EXERCISE GOAL
Your answer is the lines from the one that has "Wird zum Warenkorb hinzugefügt..." through the last line of the records below, retyped exactly and alone.

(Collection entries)
-------
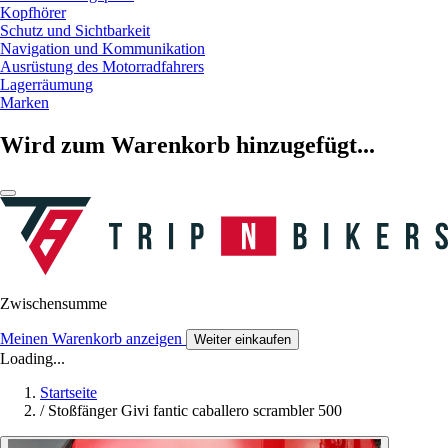
Kopfhörer
Schutz und Sichtbarkeit
Navigation und Kommunikation
Ausrüstung des Motorradfahrers
Lagerräumung
Marken
Wird zum Warenkorb hinzugefügt...
Zwischensumme
Meinen Warenkorb anzeigen
Weiter einkaufen
Loading...
Startseite
/
Stoßfänger Givi fantic caballero scrambler 500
-------
OUTPUT FOR THIS TASK
Wird zum Warenkorb hinzugefügt...
Zwischensumme
Meinen Warenkorb anzeigen
Weiter einkaufen
Loading...
Startseite
/
Stoßfänger Givi fantic caballero scrambler 500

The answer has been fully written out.